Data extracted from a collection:
--

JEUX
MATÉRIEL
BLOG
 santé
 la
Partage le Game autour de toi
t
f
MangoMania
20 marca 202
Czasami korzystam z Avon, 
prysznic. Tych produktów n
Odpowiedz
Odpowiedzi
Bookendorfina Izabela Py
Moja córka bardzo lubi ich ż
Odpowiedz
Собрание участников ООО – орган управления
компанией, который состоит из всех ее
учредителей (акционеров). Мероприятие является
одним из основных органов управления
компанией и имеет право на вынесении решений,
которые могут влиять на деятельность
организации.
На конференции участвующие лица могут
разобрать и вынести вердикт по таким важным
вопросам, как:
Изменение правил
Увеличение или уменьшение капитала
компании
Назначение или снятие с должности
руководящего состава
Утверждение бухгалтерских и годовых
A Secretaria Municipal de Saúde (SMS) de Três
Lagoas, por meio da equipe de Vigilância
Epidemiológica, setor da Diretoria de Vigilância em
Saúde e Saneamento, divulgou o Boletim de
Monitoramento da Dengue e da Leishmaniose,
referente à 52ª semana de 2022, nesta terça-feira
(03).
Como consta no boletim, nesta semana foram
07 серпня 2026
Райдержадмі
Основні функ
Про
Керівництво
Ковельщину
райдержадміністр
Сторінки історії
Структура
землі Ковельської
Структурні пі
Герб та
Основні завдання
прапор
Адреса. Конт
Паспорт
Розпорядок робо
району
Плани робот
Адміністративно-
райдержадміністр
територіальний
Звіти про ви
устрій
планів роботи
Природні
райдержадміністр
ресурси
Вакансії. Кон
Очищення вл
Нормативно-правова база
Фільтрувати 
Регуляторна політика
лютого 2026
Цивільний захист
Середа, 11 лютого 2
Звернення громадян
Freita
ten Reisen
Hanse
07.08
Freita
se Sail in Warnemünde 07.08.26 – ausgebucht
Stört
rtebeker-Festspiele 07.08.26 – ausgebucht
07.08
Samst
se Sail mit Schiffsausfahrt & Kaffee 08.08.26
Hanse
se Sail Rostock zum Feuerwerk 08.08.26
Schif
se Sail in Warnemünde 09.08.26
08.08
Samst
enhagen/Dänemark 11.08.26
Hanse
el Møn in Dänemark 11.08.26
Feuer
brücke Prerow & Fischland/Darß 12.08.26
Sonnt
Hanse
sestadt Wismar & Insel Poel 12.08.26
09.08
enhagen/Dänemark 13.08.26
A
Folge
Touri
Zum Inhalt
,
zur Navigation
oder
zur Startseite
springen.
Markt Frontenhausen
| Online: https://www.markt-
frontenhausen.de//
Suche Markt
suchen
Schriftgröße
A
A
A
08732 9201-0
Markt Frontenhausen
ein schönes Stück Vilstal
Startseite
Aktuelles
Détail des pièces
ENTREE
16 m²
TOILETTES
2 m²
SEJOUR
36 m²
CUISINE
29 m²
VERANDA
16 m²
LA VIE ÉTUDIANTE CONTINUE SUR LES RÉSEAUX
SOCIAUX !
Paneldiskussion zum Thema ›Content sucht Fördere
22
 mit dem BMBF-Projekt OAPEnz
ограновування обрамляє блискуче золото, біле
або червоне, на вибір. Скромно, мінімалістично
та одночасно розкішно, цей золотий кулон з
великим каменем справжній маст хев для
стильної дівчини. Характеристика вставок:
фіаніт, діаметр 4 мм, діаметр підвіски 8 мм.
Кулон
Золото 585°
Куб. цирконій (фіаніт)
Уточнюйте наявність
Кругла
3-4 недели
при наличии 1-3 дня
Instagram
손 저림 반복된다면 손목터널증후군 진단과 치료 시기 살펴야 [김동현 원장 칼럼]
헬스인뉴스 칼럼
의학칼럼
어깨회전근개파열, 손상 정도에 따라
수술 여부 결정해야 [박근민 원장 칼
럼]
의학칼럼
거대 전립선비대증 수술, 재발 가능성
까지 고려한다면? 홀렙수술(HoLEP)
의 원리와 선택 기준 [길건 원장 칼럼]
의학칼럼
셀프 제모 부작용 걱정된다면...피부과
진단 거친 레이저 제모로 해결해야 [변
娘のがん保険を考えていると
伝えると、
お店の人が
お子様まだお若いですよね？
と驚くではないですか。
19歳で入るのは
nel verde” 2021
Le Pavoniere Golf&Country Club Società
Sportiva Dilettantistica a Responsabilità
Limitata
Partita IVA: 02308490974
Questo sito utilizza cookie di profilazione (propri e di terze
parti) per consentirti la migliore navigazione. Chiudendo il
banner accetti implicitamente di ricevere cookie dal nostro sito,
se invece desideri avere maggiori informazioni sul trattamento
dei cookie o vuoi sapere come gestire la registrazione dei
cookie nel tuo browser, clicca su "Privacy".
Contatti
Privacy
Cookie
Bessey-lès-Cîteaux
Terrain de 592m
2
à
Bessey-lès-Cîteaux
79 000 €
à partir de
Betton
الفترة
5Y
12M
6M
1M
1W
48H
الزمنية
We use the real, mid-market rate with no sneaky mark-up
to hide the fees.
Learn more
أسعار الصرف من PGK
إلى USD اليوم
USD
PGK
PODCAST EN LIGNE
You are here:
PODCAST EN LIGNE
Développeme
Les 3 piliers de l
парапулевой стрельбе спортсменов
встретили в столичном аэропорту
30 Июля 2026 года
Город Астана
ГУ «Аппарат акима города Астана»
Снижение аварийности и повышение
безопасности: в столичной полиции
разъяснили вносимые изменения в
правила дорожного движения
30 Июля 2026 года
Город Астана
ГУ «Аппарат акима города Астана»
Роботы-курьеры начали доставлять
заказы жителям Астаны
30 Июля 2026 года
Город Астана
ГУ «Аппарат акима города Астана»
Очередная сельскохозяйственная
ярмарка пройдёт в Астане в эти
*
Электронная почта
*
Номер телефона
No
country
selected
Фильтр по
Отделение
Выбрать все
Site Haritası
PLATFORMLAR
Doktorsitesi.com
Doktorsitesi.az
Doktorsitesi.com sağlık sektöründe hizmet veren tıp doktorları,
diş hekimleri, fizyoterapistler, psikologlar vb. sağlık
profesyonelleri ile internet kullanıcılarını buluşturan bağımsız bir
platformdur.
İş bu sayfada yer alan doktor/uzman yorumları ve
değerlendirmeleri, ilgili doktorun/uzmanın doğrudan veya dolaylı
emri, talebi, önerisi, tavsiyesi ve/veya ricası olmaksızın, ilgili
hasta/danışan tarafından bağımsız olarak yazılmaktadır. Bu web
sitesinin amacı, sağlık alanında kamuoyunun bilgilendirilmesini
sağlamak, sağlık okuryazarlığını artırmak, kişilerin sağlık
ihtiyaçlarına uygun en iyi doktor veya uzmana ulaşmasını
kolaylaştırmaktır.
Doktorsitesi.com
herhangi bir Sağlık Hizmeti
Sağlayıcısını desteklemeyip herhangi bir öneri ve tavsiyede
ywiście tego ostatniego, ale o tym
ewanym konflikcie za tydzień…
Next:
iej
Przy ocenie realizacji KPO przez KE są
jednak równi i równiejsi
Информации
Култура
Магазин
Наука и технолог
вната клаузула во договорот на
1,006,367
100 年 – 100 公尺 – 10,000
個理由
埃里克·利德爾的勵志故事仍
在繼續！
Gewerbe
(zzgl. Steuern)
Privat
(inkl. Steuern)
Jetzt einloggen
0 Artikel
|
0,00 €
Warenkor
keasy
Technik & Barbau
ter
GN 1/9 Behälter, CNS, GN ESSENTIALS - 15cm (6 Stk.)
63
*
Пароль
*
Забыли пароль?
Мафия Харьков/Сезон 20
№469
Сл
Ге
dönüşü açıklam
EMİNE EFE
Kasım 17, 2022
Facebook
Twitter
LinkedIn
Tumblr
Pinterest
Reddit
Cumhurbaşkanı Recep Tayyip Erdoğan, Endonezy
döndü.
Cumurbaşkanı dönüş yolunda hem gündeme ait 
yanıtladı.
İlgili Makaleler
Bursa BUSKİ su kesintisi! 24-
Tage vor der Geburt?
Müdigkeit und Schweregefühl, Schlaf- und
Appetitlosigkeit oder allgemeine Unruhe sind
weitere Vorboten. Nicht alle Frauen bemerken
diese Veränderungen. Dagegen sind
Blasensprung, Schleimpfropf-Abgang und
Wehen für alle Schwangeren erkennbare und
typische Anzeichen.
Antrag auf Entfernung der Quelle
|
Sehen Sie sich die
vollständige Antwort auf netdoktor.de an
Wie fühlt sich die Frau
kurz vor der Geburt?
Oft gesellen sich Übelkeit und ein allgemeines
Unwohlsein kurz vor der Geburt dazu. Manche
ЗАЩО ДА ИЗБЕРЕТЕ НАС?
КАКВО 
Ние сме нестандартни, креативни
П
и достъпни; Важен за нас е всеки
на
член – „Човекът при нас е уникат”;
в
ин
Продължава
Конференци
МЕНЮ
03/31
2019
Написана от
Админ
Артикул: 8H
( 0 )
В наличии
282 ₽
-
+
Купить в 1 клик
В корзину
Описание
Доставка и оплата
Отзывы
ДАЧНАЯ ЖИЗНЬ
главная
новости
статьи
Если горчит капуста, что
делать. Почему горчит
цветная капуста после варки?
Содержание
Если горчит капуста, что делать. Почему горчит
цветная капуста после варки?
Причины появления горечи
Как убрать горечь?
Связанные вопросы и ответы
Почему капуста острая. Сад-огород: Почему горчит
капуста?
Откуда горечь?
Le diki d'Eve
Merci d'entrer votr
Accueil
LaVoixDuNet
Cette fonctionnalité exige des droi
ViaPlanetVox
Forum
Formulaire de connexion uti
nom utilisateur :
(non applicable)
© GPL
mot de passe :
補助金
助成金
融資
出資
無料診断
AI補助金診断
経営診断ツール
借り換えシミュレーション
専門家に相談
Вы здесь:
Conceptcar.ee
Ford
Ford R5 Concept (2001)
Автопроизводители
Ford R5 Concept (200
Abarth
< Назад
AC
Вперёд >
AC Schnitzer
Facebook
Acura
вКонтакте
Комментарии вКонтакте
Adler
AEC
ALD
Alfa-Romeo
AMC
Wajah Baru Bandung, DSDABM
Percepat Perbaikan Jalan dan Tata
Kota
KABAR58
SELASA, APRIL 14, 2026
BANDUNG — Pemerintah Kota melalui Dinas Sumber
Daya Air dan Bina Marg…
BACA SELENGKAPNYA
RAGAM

--

- The task
Whenever a line above has the word "ilgili" in it, copy that line.

- Response area
değerlendirmeleri, ilgili doktorun/uzmanın doğrudan veya dolaylı
emri, talebi, önerisi, tavsiyesi ve/veya ricası olmaksızın, ilgili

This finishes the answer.